River island in Fuzhou, Fujian, China

Nantai (南台岛 (南台島, Nántái Dǎo)) is the largest island in the Min River of Fujian. It is located in the center of the Fuzhou Plain, surrounded by the "north harbor" of the Min (闽江北港) (Note: Alternatively known as the Nantai River (南台江 (Nántái Jiāng)), abbreviated "Tai River" (台江). Hence the island's name, Nantai, meaning "south of the Tai [River]".) and the Wulong River, or "south harbor" of the Min. It has the nickname "Island of Chinese snowballs and jade" (琼花玉岛).
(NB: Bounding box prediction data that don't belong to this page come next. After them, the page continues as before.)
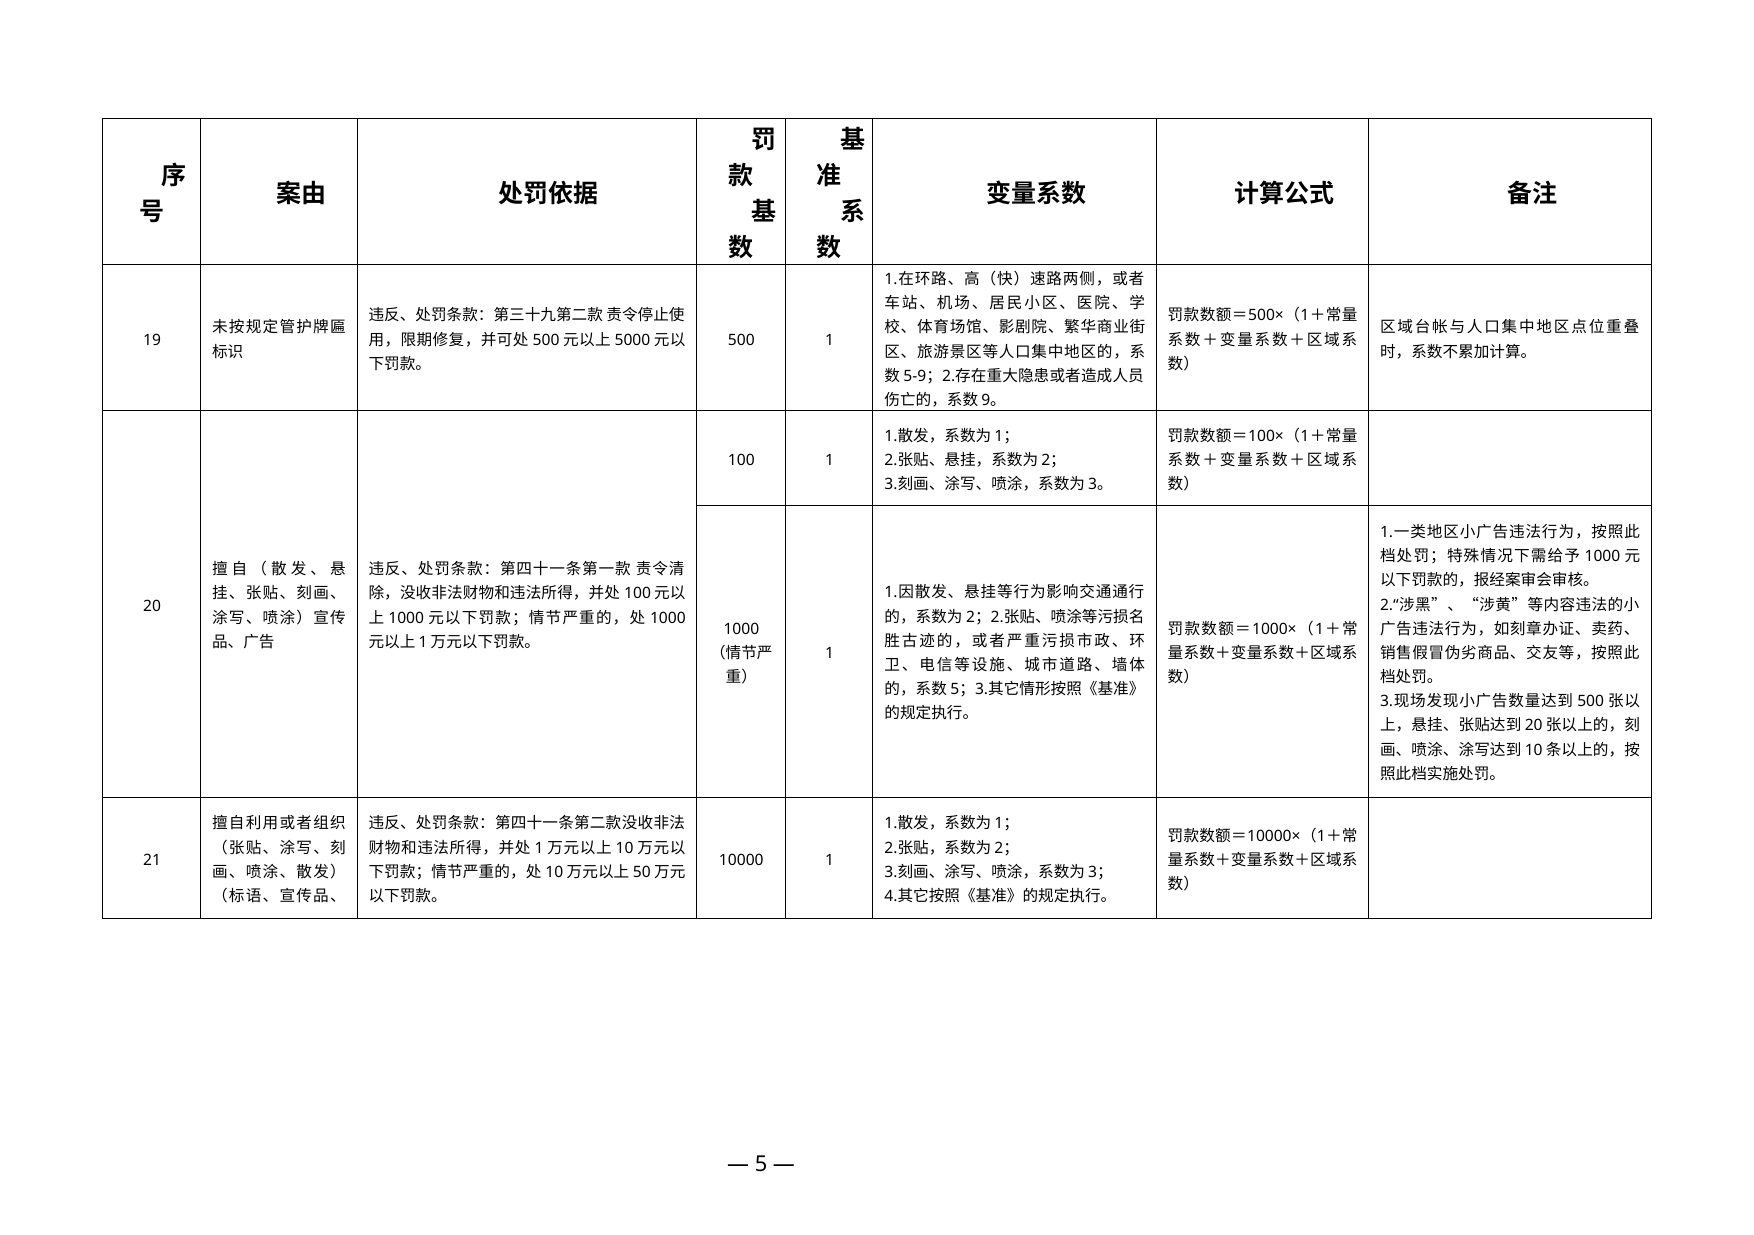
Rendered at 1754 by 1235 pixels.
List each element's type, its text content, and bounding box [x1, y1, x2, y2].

table_cell 违反、处罚条款：第三十九第二款 责令停止使用，限期修复，并可处500元以上5000元以下罚款。 [358, 265, 696, 410]
table_cell 1 [786, 265, 872, 410]
table_cell 19 [103, 265, 200, 410]
table_cell 罚款数额＝1000×（1＋常量系数＋变量系数＋区域系数） [1157, 506, 1368, 797]
table_header 计算公式 [1157, 119, 1368, 264]
table_cell 1000（情节严重） [697, 506, 785, 797]
table_cell 1.散发，系数为1； 2.张贴、悬挂，系数为2； 3.刻画、涂写、喷涂，系数为3。 [873, 411, 1156, 505]
table_cell 21 [103, 798, 200, 918]
table_cell 区域台帐与人口集中地区点位重叠时，系数不累加计算。 [1369, 265, 1651, 410]
table_cell 1.因散发、悬挂等行为影响交通通行的，系数为2；2.张贴、喷涂等污损名胜古迹的，或者严重污损市政、环卫、电信等设施、城市道路、墙体的，系数5；3.其它情形按照《基准》的规定执行。 [873, 506, 1156, 797]
table_header 序号 [103, 119, 200, 264]
table_cell 500 [697, 265, 785, 410]
table_header 基准 系数 [786, 119, 872, 264]
table_cell [1369, 798, 1651, 918]
table_header 变量系数 [873, 119, 1156, 264]
table_cell 100 [697, 411, 785, 505]
table_cell [1369, 411, 1651, 505]
table_cell 罚款数额＝10000×（1＋常量系数＋变量系数＋区域系数） [1157, 798, 1368, 918]
table_cell 擅自利用或者组织（张贴、涂写、刻画、喷涂、散发）（标语、宣传品、广告）进行宣传 [201, 798, 357, 918]
table_cell 10000 [697, 798, 785, 918]
table_cell 1.散发，系数为1； 2.张贴，系数为2； 3.刻画、涂写、喷涂，系数为3； 4.其它按照《基准》的规定执行。 [873, 798, 1156, 918]
table_cell 1 [786, 798, 872, 918]
table_cell 1 [786, 411, 872, 505]
table_header 罚款 基数 [697, 119, 785, 264]
table_header 备注 [1369, 119, 1651, 264]
table_cell 擅自（散发、悬挂、张贴、刻画、涂写、喷涂）宣传品、广告 [201, 411, 357, 797]
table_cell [358, 798, 696, 918]
table_header 处罚依据 [358, 119, 696, 264]
table_cell 1.在环路、高（快）速路两侧，或者车站、机场、居民小区、医院、学校、体育场馆、影剧院、繁华商业街区、旅游景区等人口集中地区的，系数5-9；2.存在重大隐患或者造成人员伤亡的，系数9。 [873, 265, 1156, 410]
table_cell 1 [786, 506, 872, 797]
table_cell 未按规定管护牌匾标识 [201, 265, 357, 410]
table_header 案由 [201, 119, 357, 264]
table_cell 罚款数额＝100×（1＋常量系数＋变量系数＋区域系数） [1157, 411, 1368, 505]
table_cell 20 [103, 411, 200, 797]
table_cell 违反、处罚条款：第四十一条第一款 责令清除，没收非法财物和违法所得，并处100元以上1000元以下罚款；情节严重的，处1000元以上1万元以下罚款。 [358, 411, 696, 797]
table_cell 罚款数额＝500×（1＋常量系数＋变量系数＋区域系数） [1157, 265, 1368, 410]
table_cell 1.一类地区小广告违法行为，按照此档处罚；特殊情况下需给予1000元以下罚款的，报经案审会审核。 2.“涉黑”、“涉黄”等内容违法的小广告违法行为，如刻章办证、卖药、销售假冒伪劣商品、交友等，按照此档处罚。 3.现场发现小广告数量达到500张以上，悬挂、张贴达到20张以上的，刻画、喷涂、涂写达到10条以上的，按照此档实施处罚。 [1369, 506, 1651, 797]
Nantai Island is wholly located in and forms the majority of Cangshan District, Fuzhou.

==Geology==
Around or before the Late Pleistocene, Nantai was only a rocky islet in the mouth of the Min River. It mostly comprised the present-day Gaogai Mountain (高盖山), Hama Mountain (虾蟆山 (toad mountain)), and Yantai Mountain (烟台山), amounting to a land area of less than 30 km2. The island gradually expanded to over 100 km2 in the modern era, leading to the formation of Heidong Mountain (鬼洞山), Miaofeng Mountain (妙峰山), Guilong Mountain (圭龙山), and Qingyuan Peak (清源顶). The island continues to expand toward the northwest and southeast.

==Geography==
Nantai has an area of 118.2 km2, and is shaped like a rotated "S" along a southeast-northwest axis. It is oblong, with a comparatively short north-south length and long east-west span. The highest point on the island is Gaoshan Mountain (高盖山) at 202.6 m, though most of the island is below 150 m.